* WHAT IS EXPECTED: Count how many lines of the data below contain the string "badge"; the reply should be that number alone.

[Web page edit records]

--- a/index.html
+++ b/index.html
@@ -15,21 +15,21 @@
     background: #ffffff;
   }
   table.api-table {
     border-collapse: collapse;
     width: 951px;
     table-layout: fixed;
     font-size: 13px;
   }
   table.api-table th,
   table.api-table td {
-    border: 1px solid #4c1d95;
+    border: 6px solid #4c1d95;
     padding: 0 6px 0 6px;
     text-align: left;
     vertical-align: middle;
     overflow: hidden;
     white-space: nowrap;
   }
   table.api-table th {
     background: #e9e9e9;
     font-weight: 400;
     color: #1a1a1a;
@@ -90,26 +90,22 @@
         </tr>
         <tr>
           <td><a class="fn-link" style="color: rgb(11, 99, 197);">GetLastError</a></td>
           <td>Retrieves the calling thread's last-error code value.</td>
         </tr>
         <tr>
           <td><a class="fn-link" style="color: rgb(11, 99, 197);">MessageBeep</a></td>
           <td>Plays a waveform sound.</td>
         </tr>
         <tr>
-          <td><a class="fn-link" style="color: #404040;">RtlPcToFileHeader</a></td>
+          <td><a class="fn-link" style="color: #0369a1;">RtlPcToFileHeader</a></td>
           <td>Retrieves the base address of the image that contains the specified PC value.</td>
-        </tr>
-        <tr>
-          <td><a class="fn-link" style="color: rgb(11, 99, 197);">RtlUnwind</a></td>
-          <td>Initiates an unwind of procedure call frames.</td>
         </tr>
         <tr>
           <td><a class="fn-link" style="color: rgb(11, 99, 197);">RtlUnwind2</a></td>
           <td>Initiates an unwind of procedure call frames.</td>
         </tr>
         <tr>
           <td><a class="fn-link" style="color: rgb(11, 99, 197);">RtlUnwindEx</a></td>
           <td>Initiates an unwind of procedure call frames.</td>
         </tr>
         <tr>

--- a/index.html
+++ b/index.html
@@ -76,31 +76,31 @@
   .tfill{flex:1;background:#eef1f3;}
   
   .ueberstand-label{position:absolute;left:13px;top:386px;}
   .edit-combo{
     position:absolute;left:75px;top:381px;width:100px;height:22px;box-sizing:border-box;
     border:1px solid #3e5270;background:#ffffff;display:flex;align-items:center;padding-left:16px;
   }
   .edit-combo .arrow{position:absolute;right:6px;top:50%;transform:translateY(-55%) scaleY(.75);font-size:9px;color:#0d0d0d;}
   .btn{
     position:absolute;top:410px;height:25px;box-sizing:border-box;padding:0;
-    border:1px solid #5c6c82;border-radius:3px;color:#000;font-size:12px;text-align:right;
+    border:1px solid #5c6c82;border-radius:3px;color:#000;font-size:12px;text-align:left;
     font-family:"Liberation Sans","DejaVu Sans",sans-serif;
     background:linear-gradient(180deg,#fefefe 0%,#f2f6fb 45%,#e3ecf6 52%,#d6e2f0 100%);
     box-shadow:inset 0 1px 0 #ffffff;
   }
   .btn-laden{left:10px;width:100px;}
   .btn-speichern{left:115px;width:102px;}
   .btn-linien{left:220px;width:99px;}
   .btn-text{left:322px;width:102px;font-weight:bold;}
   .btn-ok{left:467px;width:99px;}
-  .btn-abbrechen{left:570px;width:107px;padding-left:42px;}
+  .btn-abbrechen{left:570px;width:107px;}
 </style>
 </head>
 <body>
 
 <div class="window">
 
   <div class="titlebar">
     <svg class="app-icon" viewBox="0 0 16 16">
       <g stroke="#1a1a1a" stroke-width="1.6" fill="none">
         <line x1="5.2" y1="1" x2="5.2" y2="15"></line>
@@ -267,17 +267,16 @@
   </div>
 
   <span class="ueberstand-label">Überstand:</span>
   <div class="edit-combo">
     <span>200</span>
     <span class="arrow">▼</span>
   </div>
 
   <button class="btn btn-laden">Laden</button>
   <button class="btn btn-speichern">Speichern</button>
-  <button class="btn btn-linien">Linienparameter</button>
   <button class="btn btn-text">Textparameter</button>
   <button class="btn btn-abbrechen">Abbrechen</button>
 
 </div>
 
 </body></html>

--

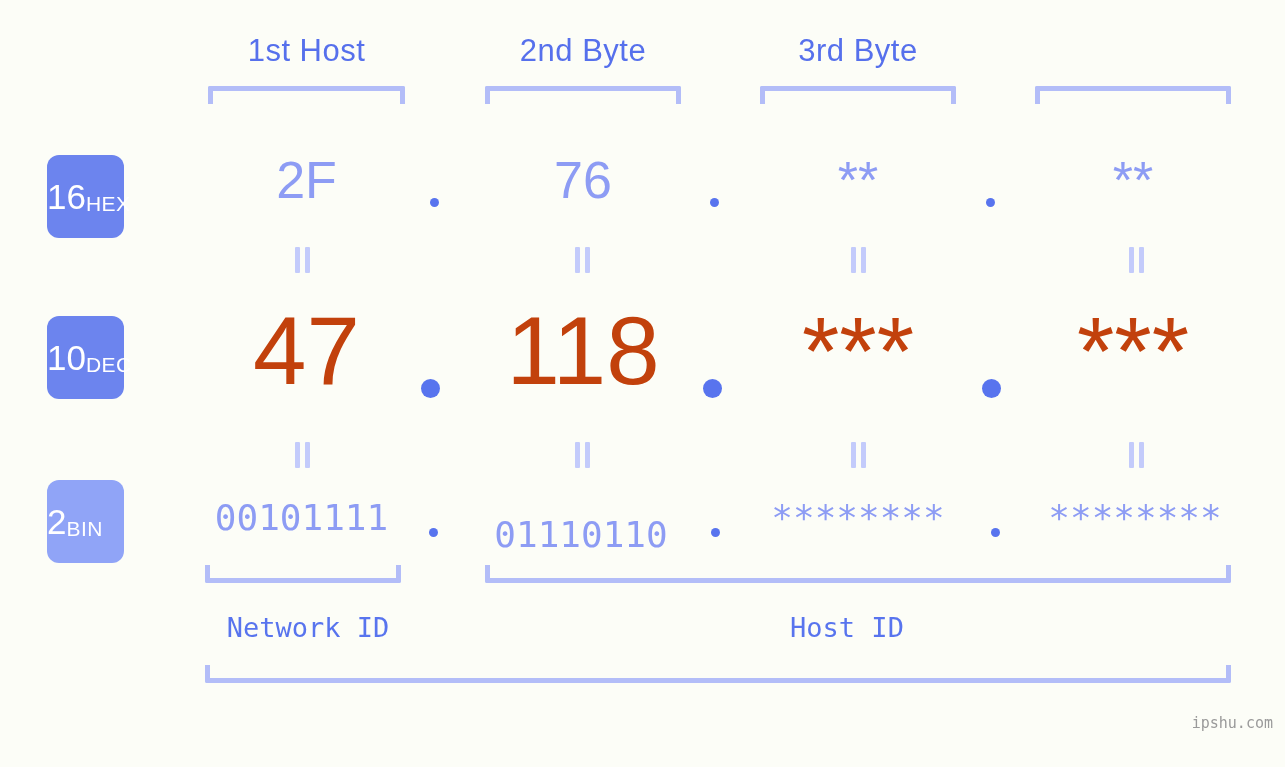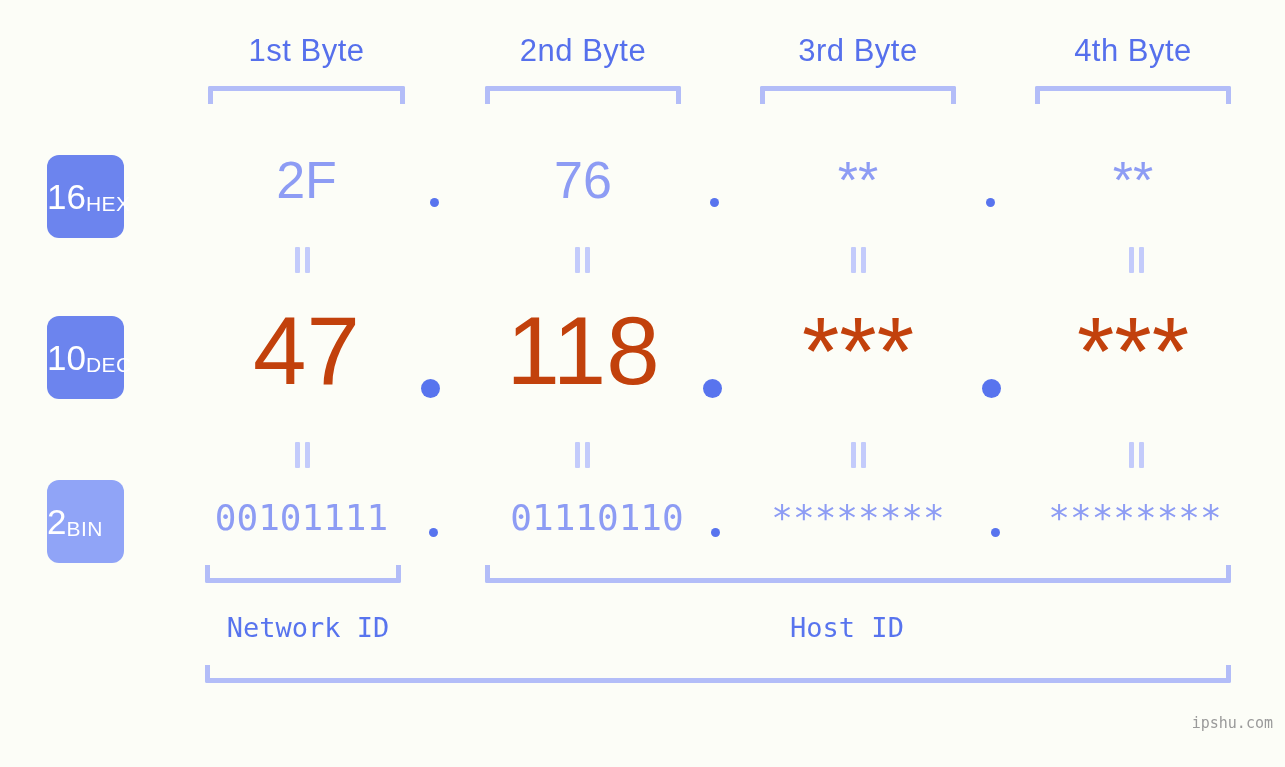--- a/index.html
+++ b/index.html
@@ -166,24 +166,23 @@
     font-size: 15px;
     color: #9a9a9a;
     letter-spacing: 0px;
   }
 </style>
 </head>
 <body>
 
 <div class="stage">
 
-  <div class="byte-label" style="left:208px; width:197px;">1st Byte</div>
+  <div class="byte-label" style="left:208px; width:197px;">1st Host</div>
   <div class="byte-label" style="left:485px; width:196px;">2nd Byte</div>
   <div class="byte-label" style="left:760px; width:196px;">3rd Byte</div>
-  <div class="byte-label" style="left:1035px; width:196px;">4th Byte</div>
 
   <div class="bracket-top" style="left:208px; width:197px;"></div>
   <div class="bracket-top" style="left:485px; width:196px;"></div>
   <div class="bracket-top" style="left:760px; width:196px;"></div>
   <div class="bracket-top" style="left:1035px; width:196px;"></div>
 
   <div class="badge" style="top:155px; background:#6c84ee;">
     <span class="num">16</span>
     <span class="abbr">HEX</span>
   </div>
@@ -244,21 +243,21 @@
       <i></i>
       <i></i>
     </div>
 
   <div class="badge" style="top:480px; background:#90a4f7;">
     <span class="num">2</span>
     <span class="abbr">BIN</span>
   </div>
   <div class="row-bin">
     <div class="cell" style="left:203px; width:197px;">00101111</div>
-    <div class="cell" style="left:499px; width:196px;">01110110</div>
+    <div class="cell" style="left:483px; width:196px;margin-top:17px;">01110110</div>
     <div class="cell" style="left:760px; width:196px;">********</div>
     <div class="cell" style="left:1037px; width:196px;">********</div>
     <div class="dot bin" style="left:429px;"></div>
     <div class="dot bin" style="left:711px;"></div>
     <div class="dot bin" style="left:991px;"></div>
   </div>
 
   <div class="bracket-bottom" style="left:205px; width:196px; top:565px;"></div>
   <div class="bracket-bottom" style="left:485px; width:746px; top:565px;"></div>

* RESULT OF THIS EXERCISE: 2